■ **Required work**: Please rewrite the text of the records below with "View All Posts" replaced by "See All Posts" and everything else left unchanged. Leave the pictures out of your answer.

■ **Data section**:
-------

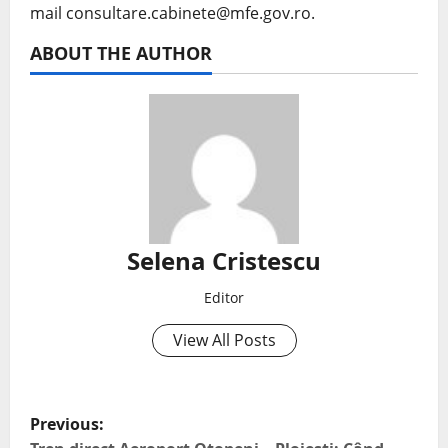
mail consultare.cabinete@mfe.gov.ro.
ABOUT THE AUTHOR
Selena Cristescu
Editor
View All Posts
Previous:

-------

■ **Task response**:
mail consultare.cabinete@mfe.gov.ro.
ABOUT THE AUTHOR
Selena Cristescu
Editor
See All Posts
Previous:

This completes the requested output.